● **Task requirements**:
Turn every line of the records into a Markdown table with the columns "Row" and "Line," numbering each line and skipping any blank ones. Leave the pictures out of the table.

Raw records
>> BEGIN
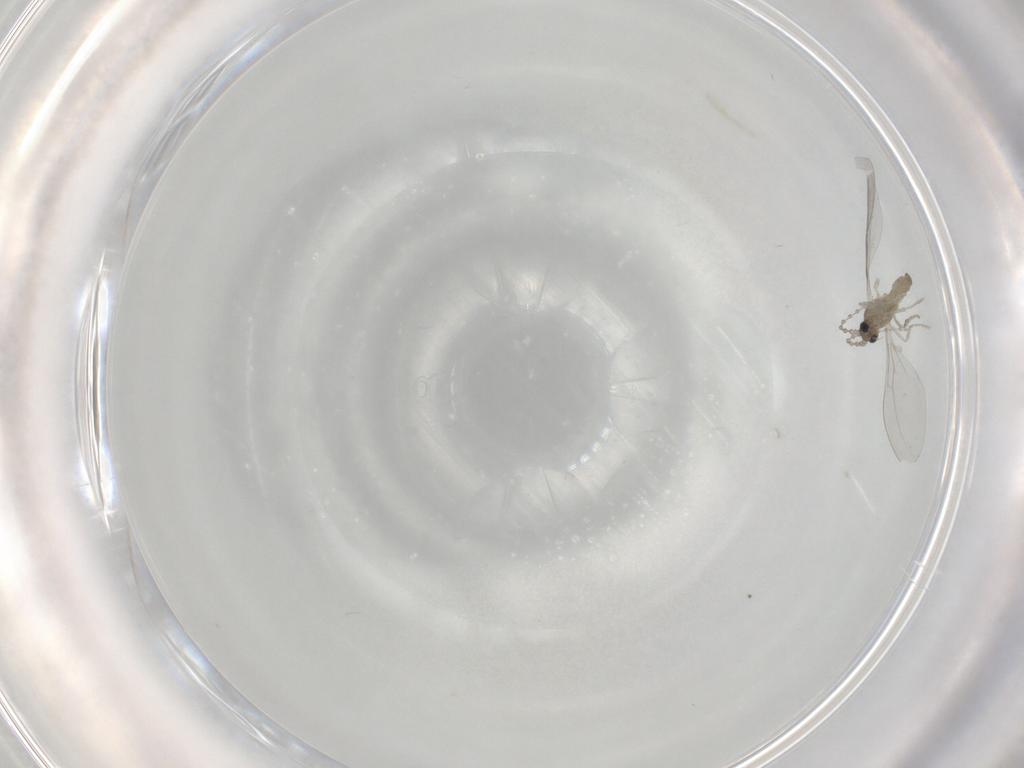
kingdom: Animalia
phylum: Arthropoda
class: Insecta
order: Diptera
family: Cecidomyiidae
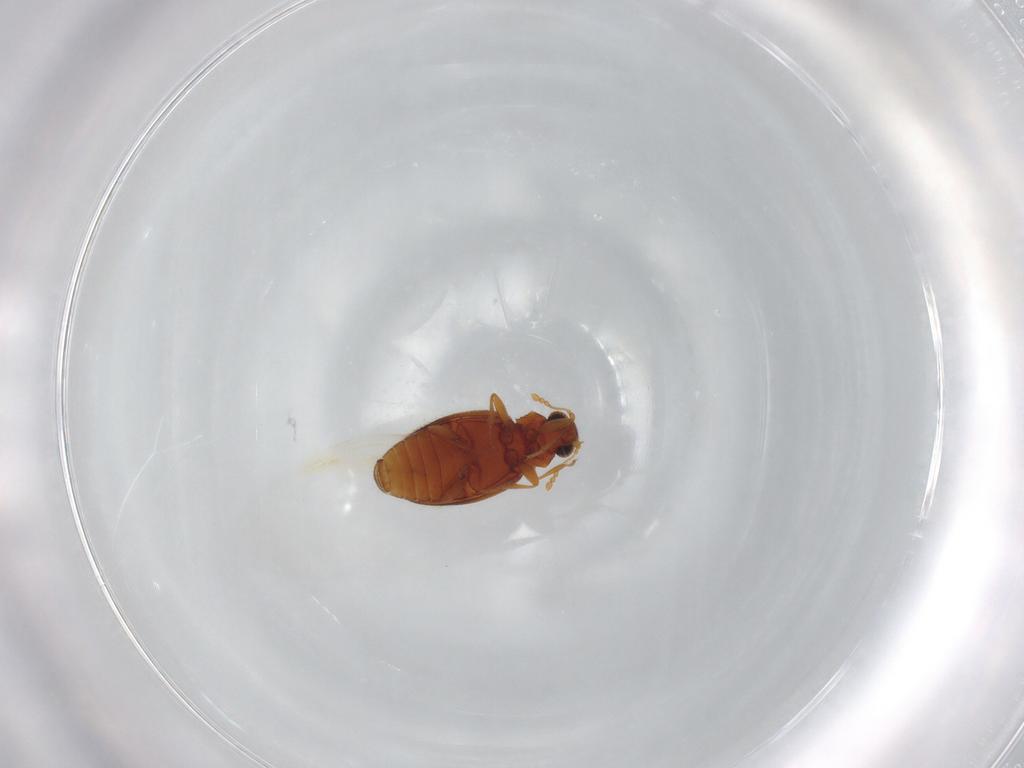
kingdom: Animalia
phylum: Arthropoda
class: Insecta
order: Coleoptera
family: Latridiidae
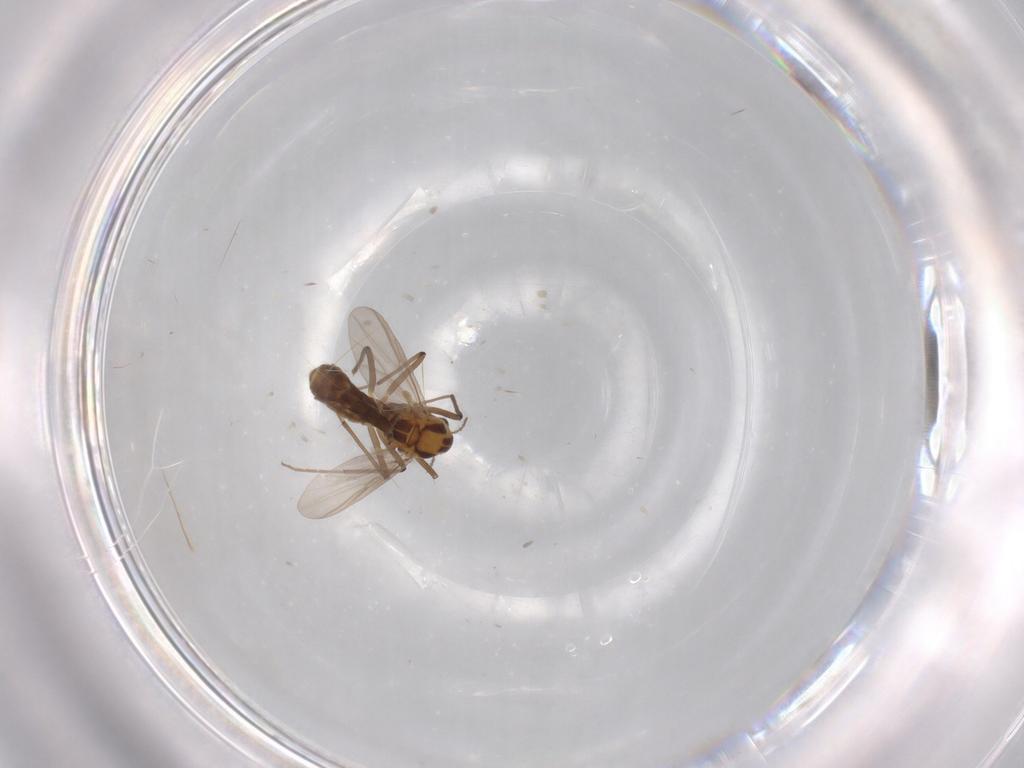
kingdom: Animalia
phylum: Arthropoda
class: Insecta
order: Diptera
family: Chironomidae
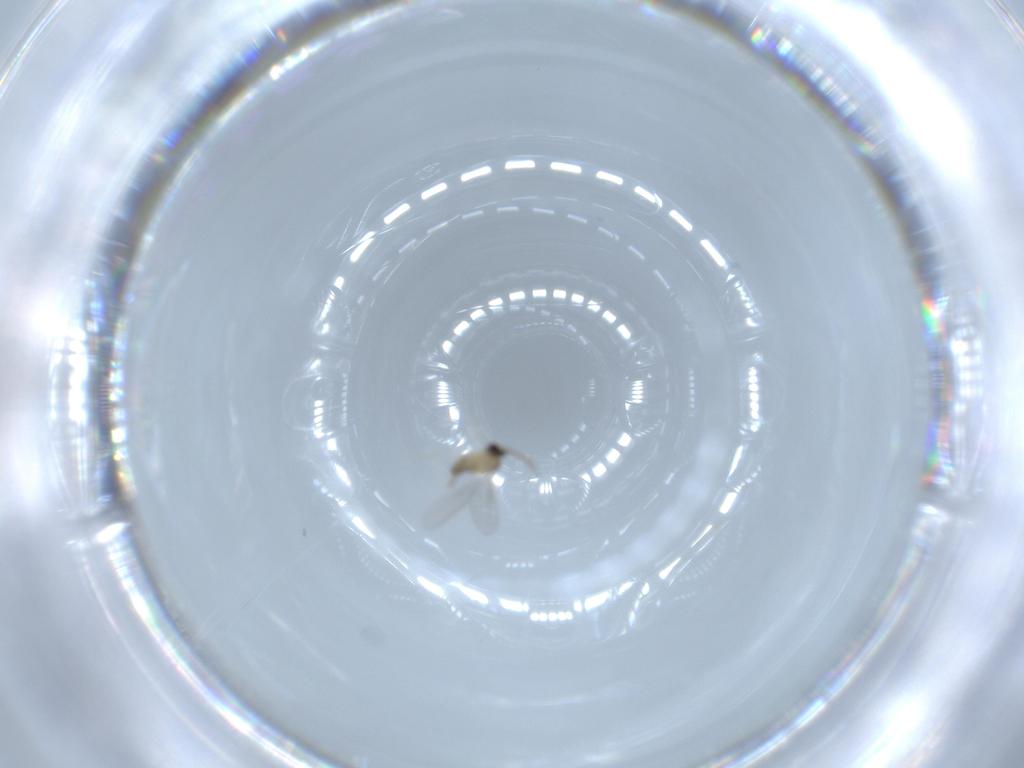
>> END
● **Solution to the exercise**:
| Row | Line |
|---|---|
| 1 | kingdom: Animalia |
| 2 | phylum: Arthropoda |
| 3 | class: Insecta |
| 4 | order: Diptera |
| 5 | family: Cecidomyiidae |
| 6 | kingdom: Animalia |
| 7 | phylum: Arthropoda |
| 8 | class: Insecta |
| 9 | order: Coleoptera |
| 10 | family: Latridiidae |
| 11 | kingdom: Animalia |
| 12 | phylum: Arthropoda |
| 13 | class: Insecta |
| 14 | order: Diptera |
| 15 | family: Chironomidae |